Provided information |
********************

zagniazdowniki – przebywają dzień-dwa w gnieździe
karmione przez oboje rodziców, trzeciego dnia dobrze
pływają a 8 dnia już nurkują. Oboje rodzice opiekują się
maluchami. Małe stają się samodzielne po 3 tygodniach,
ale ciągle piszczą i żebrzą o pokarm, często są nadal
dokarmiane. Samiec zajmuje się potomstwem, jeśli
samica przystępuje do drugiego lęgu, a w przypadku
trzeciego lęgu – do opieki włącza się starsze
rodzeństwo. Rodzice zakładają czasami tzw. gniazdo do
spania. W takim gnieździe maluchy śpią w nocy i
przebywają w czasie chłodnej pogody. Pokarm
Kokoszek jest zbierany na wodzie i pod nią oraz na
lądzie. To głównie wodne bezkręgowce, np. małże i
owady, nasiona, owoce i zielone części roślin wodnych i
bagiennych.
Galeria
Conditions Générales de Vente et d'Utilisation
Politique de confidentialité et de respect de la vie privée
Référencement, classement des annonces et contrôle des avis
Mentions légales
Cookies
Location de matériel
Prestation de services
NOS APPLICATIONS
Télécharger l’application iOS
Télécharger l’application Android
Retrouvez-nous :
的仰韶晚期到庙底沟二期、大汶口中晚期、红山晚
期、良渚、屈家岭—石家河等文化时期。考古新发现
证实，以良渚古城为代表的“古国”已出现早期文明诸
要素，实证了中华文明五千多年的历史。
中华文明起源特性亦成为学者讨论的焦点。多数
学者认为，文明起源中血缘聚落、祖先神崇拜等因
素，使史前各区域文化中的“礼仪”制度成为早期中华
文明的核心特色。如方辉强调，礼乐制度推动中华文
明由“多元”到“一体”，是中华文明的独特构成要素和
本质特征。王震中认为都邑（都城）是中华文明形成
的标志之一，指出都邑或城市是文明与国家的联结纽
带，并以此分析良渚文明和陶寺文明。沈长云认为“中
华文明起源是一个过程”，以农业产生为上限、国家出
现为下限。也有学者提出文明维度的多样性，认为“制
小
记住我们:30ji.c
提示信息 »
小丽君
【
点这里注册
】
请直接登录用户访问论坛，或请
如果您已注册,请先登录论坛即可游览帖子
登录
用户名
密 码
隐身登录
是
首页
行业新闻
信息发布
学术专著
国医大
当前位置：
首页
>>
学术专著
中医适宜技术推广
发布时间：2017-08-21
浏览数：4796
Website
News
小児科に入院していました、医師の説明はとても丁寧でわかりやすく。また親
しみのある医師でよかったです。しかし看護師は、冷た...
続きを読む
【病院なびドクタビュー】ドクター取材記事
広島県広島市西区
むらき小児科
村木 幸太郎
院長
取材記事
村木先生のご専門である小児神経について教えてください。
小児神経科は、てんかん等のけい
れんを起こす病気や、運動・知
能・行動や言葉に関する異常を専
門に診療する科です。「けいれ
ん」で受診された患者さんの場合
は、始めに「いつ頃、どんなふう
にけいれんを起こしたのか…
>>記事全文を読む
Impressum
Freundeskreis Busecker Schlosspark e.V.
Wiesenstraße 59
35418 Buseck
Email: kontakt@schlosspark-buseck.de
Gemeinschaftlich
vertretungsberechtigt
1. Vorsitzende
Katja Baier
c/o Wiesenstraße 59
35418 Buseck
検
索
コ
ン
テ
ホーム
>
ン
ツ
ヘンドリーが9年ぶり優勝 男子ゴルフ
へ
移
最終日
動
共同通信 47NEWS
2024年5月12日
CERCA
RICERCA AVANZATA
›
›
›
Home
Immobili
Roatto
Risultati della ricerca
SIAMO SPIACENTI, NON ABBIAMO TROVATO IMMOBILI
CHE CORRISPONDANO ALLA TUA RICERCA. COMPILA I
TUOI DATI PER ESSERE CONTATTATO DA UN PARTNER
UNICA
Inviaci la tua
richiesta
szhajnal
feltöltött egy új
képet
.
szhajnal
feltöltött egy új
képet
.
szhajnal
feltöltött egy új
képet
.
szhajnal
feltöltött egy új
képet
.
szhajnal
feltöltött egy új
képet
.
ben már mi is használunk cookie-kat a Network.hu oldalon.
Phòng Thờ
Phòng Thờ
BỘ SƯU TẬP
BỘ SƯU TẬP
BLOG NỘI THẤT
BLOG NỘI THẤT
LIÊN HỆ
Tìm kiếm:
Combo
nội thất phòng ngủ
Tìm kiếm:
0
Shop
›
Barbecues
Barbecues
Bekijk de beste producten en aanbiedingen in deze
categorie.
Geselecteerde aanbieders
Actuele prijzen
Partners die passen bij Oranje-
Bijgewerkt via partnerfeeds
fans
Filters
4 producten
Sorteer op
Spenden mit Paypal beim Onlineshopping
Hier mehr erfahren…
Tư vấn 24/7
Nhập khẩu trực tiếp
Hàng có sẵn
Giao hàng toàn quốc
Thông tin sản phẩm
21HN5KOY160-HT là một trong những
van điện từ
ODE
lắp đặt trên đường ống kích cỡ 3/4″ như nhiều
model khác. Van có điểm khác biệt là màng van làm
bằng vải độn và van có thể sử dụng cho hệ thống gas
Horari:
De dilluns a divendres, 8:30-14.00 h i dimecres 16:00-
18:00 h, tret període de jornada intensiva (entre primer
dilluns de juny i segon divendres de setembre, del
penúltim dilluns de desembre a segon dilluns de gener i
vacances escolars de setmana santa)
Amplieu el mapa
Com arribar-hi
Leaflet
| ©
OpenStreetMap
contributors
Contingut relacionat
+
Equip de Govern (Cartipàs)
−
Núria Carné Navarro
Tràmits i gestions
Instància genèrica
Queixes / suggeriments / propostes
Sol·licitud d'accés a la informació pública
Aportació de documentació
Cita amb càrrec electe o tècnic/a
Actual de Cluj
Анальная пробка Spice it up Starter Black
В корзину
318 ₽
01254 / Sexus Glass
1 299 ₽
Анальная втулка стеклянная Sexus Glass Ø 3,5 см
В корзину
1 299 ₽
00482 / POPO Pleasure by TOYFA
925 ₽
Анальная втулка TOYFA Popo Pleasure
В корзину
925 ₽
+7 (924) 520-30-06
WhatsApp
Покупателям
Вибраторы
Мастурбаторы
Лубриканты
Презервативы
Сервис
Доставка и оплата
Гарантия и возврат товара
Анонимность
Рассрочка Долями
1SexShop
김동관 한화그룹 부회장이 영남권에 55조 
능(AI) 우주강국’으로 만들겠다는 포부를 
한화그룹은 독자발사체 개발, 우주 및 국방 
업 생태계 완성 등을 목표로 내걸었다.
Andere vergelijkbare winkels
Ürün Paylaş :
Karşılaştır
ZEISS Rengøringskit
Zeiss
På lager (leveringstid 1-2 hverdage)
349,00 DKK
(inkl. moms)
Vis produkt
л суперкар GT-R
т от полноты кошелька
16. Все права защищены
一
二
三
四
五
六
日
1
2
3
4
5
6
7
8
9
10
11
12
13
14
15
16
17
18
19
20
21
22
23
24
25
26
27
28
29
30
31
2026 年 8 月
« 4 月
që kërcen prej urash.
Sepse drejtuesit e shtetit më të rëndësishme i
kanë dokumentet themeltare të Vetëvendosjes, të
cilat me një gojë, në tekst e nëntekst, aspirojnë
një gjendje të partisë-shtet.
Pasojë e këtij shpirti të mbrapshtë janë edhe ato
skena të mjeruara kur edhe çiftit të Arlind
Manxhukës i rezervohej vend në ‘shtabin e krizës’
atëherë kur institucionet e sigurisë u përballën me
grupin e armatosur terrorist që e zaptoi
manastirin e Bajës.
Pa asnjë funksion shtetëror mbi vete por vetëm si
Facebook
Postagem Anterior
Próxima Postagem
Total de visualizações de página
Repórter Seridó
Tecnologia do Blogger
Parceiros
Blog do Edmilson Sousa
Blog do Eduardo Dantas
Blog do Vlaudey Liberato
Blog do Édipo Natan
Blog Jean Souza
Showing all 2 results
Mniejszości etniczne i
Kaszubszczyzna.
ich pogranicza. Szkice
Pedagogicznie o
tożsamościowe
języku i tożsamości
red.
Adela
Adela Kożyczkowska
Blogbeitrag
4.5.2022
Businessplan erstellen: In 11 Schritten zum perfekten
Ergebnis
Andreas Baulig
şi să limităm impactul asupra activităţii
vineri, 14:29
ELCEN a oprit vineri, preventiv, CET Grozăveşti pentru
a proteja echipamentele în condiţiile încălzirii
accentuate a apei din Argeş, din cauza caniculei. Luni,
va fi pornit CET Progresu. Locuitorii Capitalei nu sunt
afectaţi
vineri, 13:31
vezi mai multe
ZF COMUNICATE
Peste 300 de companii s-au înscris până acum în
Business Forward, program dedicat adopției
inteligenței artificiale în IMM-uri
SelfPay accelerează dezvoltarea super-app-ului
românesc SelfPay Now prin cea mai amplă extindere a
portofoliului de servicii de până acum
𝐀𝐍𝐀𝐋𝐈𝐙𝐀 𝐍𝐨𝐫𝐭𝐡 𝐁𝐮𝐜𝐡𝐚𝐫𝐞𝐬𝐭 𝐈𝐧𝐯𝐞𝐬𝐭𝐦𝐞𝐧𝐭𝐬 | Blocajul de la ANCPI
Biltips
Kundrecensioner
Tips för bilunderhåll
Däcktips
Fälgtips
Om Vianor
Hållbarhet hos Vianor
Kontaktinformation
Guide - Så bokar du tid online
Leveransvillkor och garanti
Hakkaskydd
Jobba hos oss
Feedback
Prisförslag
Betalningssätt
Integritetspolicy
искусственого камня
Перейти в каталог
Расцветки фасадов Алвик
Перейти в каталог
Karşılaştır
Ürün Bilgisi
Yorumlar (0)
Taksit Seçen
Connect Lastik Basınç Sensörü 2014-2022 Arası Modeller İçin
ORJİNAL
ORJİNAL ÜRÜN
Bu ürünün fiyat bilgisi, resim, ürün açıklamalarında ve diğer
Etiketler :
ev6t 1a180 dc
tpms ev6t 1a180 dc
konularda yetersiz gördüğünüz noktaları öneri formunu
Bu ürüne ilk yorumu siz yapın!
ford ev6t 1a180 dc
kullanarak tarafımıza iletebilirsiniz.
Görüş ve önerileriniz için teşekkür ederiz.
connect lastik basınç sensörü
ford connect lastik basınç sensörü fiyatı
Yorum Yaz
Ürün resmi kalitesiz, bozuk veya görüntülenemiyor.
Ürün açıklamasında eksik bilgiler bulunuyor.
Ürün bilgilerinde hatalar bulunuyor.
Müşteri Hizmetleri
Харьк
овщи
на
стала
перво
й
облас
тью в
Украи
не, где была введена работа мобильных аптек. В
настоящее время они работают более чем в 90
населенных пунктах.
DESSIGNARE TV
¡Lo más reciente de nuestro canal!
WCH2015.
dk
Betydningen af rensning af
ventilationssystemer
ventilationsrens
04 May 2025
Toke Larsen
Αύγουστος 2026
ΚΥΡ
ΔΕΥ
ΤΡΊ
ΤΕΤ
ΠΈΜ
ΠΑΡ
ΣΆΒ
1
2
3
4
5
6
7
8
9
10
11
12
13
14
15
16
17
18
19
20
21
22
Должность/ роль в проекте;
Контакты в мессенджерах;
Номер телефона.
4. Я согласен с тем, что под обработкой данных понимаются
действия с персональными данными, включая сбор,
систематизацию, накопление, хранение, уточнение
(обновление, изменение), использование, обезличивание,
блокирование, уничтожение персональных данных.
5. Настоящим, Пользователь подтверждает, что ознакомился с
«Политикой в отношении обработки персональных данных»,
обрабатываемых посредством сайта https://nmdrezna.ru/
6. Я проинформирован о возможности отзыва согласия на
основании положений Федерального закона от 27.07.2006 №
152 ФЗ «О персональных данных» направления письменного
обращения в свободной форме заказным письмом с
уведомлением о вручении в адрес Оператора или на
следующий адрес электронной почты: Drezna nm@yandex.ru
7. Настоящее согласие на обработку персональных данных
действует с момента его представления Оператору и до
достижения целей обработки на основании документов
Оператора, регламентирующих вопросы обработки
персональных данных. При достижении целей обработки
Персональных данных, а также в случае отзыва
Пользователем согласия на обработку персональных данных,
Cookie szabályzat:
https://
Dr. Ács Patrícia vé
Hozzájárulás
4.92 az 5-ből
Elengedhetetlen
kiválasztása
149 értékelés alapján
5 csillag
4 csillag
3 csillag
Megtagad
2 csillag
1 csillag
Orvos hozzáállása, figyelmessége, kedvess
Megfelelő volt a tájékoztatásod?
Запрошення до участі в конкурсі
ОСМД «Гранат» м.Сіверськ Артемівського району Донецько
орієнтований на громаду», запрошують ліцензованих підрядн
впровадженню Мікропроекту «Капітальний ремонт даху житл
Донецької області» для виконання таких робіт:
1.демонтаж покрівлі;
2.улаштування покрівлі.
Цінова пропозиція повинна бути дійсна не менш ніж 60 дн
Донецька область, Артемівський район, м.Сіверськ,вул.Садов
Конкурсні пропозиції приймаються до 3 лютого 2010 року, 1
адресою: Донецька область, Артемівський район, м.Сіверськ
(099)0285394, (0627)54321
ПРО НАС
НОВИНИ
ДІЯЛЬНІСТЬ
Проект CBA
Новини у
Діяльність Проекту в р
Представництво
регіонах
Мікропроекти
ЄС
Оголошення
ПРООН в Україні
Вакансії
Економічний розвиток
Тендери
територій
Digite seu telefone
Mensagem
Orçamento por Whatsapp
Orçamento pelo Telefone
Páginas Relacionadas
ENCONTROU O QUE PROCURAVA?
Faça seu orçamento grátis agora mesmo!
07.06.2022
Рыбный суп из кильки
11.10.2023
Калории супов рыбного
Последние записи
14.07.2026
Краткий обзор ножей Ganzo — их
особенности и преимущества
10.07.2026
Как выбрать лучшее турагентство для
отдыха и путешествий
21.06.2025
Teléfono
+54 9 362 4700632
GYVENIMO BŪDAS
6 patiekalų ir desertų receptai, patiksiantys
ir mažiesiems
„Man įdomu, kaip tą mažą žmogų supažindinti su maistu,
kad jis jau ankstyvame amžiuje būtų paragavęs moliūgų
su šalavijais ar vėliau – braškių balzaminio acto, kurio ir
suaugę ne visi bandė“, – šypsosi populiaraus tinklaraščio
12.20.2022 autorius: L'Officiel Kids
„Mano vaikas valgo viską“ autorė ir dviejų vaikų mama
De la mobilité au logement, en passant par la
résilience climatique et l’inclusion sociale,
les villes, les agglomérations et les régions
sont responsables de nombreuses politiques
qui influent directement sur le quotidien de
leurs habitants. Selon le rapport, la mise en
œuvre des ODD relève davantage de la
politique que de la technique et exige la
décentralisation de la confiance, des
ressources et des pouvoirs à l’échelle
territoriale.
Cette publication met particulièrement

********************

Prompt | The required output is the entries from their opening line through the line holding "przebywają w czasie chłodnej pogody. Pokarm", repeated exactly, with both end lines kept.

Task answer |
zagniazdowniki – przebywają dzień-dwa w gnieździe
karmione przez oboje rodziców, trzeciego dnia dobrze
pływają a 8 dnia już nurkują. Oboje rodzice opiekują się
maluchami. Małe stają się samodzielne po 3 tygodniach,
ale ciągle piszczą i żebrzą o pokarm, często są nadal
dokarmiane. Samiec zajmuje się potomstwem, jeśli
samica przystępuje do drugiego lęgu, a w przypadku
trzeciego lęgu – do opieki włącza się starsze
rodzeństwo. Rodzice zakładają czasami tzw. gniazdo do
spania. W takim gnieździe maluchy śpią w nocy i
przebywają w czasie chłodnej pogody. Pokarm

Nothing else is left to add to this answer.